***** Dataset records

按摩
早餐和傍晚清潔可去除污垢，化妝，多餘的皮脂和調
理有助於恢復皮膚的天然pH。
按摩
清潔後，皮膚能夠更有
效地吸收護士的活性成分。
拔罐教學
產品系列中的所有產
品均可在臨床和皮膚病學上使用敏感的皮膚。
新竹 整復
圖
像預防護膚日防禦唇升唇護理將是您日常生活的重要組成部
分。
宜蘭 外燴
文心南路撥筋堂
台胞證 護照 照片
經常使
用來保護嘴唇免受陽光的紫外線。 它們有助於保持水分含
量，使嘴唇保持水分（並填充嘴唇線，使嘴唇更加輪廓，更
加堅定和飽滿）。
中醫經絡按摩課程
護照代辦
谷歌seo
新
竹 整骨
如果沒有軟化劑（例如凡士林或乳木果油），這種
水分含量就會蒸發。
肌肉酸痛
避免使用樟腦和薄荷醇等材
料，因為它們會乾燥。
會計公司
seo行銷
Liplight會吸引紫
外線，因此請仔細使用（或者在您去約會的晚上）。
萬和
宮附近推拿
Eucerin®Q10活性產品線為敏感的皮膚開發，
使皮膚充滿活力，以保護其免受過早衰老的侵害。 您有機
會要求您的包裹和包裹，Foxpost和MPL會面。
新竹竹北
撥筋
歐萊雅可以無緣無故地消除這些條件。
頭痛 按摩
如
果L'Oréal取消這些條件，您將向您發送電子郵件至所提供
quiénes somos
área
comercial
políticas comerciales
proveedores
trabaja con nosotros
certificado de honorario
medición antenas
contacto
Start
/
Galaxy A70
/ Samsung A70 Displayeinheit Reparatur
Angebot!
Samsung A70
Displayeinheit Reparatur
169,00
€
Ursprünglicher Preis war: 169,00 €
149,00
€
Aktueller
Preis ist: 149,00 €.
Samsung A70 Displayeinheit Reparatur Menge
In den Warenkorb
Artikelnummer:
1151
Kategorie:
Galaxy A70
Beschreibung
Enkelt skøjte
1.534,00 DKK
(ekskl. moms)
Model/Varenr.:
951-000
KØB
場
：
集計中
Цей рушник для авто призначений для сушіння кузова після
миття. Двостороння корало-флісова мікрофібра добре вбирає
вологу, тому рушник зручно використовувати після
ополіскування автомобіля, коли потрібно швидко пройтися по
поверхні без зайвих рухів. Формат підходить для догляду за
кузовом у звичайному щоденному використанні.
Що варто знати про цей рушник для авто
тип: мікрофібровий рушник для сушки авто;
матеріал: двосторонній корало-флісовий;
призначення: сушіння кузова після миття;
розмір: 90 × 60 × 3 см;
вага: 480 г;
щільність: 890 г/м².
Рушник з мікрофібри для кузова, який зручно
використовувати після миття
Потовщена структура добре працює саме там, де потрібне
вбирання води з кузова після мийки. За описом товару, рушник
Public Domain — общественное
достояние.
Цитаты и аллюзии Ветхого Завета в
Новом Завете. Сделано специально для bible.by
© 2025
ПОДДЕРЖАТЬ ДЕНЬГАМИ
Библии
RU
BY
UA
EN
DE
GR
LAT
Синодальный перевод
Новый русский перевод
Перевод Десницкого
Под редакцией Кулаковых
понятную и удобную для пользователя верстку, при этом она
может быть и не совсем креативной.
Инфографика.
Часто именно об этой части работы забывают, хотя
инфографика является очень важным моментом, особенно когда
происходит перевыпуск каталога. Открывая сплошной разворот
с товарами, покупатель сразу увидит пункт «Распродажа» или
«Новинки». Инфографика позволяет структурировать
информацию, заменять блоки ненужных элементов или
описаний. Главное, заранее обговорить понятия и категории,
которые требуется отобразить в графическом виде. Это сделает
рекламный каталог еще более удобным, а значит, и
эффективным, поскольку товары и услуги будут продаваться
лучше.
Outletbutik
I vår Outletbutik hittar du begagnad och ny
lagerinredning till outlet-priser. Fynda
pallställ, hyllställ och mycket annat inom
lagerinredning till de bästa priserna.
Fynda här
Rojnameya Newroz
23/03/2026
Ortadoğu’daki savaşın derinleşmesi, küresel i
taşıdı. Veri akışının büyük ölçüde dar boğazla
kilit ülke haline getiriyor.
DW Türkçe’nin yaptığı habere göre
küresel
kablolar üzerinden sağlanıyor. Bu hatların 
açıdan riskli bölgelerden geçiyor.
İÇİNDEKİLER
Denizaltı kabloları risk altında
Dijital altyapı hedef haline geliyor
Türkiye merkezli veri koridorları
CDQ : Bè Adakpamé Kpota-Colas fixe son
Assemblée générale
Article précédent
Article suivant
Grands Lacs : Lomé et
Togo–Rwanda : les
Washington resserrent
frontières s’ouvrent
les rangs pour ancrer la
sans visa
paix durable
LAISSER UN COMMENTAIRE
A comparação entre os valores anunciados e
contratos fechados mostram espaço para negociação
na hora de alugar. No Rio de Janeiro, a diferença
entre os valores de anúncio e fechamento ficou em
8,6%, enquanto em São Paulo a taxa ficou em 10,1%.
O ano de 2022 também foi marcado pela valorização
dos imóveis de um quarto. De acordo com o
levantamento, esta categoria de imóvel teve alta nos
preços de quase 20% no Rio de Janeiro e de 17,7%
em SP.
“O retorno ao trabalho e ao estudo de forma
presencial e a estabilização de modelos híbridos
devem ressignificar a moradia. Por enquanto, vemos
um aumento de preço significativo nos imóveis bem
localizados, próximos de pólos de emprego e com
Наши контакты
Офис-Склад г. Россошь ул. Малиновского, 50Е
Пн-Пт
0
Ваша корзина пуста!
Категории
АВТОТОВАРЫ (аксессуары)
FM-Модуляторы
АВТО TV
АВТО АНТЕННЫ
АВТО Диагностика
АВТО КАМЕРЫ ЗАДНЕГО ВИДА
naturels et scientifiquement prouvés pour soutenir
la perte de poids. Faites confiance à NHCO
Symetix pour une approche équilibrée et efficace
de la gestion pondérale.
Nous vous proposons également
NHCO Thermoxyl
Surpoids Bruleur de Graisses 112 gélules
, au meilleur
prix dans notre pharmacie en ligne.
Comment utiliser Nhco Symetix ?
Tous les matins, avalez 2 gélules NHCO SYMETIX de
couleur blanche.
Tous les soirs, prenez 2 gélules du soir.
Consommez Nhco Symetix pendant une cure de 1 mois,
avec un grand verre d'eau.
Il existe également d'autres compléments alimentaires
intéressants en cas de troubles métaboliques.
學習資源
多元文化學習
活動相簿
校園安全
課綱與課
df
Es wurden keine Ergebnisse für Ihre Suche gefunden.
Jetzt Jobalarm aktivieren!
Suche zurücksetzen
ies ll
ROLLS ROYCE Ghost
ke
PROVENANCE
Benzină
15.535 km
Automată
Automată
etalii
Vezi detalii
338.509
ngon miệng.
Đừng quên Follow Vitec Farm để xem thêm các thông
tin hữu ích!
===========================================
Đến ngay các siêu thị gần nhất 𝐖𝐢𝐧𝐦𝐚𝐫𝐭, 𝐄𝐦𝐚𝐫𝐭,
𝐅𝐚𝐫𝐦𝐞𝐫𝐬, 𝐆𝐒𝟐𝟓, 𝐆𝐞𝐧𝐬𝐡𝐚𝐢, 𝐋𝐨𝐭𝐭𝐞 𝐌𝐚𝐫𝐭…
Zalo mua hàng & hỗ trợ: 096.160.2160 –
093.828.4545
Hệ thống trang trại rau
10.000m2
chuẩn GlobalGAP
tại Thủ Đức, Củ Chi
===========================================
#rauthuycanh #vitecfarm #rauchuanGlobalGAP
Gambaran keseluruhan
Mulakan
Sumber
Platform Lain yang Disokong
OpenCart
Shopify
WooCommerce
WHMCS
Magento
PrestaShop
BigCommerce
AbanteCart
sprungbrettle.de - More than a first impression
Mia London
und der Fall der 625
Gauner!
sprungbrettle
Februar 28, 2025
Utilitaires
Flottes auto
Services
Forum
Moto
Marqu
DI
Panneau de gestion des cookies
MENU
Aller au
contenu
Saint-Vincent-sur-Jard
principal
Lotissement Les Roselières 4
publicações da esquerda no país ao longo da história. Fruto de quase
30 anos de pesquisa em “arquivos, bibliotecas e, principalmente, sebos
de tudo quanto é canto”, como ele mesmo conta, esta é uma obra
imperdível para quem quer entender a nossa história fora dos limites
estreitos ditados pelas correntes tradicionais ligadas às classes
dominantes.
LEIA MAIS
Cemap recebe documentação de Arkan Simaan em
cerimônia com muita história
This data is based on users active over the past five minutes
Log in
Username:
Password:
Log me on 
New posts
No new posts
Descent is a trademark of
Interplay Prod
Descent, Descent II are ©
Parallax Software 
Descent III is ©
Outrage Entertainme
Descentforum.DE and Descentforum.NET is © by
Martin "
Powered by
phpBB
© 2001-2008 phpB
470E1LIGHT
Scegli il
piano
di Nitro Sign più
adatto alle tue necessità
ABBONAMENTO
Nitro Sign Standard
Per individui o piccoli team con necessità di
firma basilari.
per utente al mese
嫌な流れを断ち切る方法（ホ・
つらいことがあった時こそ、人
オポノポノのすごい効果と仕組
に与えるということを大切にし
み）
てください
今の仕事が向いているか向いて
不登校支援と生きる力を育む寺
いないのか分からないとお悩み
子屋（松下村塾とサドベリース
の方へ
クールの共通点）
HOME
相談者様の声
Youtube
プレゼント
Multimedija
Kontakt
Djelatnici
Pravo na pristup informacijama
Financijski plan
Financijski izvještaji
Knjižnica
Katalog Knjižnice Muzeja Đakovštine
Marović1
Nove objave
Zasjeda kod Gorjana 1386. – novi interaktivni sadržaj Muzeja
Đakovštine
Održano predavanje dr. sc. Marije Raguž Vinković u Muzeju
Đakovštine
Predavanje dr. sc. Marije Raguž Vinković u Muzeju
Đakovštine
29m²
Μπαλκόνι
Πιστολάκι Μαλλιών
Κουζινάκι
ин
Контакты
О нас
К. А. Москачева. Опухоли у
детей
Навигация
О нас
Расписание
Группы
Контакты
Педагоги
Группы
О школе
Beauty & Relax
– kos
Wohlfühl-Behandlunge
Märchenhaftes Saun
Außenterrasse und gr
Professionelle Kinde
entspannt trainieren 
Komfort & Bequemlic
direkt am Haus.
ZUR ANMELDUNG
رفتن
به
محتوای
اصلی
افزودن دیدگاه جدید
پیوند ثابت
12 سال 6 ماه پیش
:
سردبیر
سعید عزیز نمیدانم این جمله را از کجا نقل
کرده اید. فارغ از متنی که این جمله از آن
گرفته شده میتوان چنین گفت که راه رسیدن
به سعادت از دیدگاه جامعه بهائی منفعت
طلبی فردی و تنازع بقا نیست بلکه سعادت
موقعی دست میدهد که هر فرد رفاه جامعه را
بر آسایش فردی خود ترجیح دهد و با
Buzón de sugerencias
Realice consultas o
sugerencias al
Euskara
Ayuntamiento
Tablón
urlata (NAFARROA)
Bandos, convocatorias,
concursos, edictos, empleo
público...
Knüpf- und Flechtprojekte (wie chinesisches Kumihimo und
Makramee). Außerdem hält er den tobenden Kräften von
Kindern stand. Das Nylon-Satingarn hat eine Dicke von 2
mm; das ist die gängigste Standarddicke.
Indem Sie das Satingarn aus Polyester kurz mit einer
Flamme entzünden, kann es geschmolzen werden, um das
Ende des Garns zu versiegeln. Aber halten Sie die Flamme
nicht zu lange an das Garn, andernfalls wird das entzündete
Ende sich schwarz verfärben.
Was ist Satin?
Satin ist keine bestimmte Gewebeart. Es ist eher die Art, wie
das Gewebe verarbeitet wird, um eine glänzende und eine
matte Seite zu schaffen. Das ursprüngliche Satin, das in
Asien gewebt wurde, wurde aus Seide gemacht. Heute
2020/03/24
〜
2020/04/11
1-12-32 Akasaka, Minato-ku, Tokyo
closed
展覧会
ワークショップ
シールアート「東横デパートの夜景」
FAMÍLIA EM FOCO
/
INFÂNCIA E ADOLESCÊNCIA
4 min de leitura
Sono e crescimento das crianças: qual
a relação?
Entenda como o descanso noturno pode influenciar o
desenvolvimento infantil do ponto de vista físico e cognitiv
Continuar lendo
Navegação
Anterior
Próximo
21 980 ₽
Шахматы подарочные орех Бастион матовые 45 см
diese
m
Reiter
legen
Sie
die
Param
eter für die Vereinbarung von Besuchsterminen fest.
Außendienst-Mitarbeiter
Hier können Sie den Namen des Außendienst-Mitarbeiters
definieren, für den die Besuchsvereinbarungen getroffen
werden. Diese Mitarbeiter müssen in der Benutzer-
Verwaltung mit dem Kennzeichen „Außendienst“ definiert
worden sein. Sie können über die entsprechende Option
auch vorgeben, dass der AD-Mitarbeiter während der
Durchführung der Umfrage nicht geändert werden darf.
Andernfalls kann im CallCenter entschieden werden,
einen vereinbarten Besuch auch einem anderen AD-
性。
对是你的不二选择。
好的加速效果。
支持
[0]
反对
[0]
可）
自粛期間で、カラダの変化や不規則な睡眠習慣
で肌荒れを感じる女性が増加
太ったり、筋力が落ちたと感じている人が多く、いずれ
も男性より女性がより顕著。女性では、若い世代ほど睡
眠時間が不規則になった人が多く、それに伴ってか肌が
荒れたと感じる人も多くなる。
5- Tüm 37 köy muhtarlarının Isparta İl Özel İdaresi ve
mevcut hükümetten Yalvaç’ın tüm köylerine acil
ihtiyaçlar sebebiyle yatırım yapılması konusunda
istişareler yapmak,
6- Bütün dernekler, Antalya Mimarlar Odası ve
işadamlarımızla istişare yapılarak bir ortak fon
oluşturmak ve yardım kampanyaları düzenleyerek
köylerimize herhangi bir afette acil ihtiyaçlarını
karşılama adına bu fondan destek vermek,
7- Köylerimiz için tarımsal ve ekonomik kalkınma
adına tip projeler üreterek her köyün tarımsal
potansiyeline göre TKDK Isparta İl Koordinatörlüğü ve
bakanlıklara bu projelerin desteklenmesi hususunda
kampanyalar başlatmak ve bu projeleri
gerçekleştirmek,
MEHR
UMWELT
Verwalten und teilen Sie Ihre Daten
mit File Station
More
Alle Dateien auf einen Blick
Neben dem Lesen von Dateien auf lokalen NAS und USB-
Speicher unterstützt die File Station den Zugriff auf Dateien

**********

Task objective
Reproduce the items line for line, starting with their very first line and going on through the line with "Що варто знати про цей рушник для авто", including both.

Exercise solution
按摩
早餐和傍晚清潔可去除污垢，化妝，多餘的皮脂和調
理有助於恢復皮膚的天然pH。
按摩
清潔後，皮膚能夠更有
效地吸收護士的活性成分。
拔罐教學
產品系列中的所有產
品均可在臨床和皮膚病學上使用敏感的皮膚。
新竹 整復
圖
像預防護膚日防禦唇升唇護理將是您日常生活的重要組成部
分。
宜蘭 外燴
文心南路撥筋堂
台胞證 護照 照片
經常使
用來保護嘴唇免受陽光的紫外線。 它們有助於保持水分含
量，使嘴唇保持水分（並填充嘴唇線，使嘴唇更加輪廓，更
加堅定和飽滿）。
中醫經絡按摩課程
護照代辦
谷歌seo
新
竹 整骨
如果沒有軟化劑（例如凡士林或乳木果油），這種
水分含量就會蒸發。
肌肉酸痛
避免使用樟腦和薄荷醇等材
料，因為它們會乾燥。
會計公司
seo行銷
Liplight會吸引紫
外線，因此請仔細使用（或者在您去約會的晚上）。
萬和
宮附近推拿
Eucerin®Q10活性產品線為敏感的皮膚開發，
使皮膚充滿活力，以保護其免受過早衰老的侵害。 您有機
會要求您的包裹和包裹，Foxpost和MPL會面。
新竹竹北
撥筋
歐萊雅可以無緣無故地消除這些條件。
頭痛 按摩
如
果L'Oréal取消這些條件，您將向您發送電子郵件至所提供
quiénes somos
área
comercial
políticas comerciales
proveedores
trabaja con nosotros
certificado de honorario
medición antenas
contacto
Start
/
Galaxy A70
/ Samsung A70 Displayeinheit Reparatur
Angebot!
Samsung A70
Displayeinheit Reparatur
169,00
€
Ursprünglicher Preis war: 169,00 €
149,00
€
Aktueller
Preis ist: 149,00 €.
Samsung A70 Displayeinheit Reparatur Menge
In den Warenkorb
Artikelnummer:
1151
Kategorie:
Galaxy A70
Beschreibung
Enkelt skøjte
1.534,00 DKK
(ekskl. moms)
Model/Varenr.:
951-000
KØB
場
：
集計中
Цей рушник для авто призначений для сушіння кузова після
миття. Двостороння корало-флісова мікрофібра добре вбирає
вологу, тому рушник зручно використовувати після
ополіскування автомобіля, коли потрібно швидко пройтися по
поверхні без зайвих рухів. Формат підходить для догляду за
кузовом у звичайному щоденному використанні.
Що варто знати про цей рушник для авто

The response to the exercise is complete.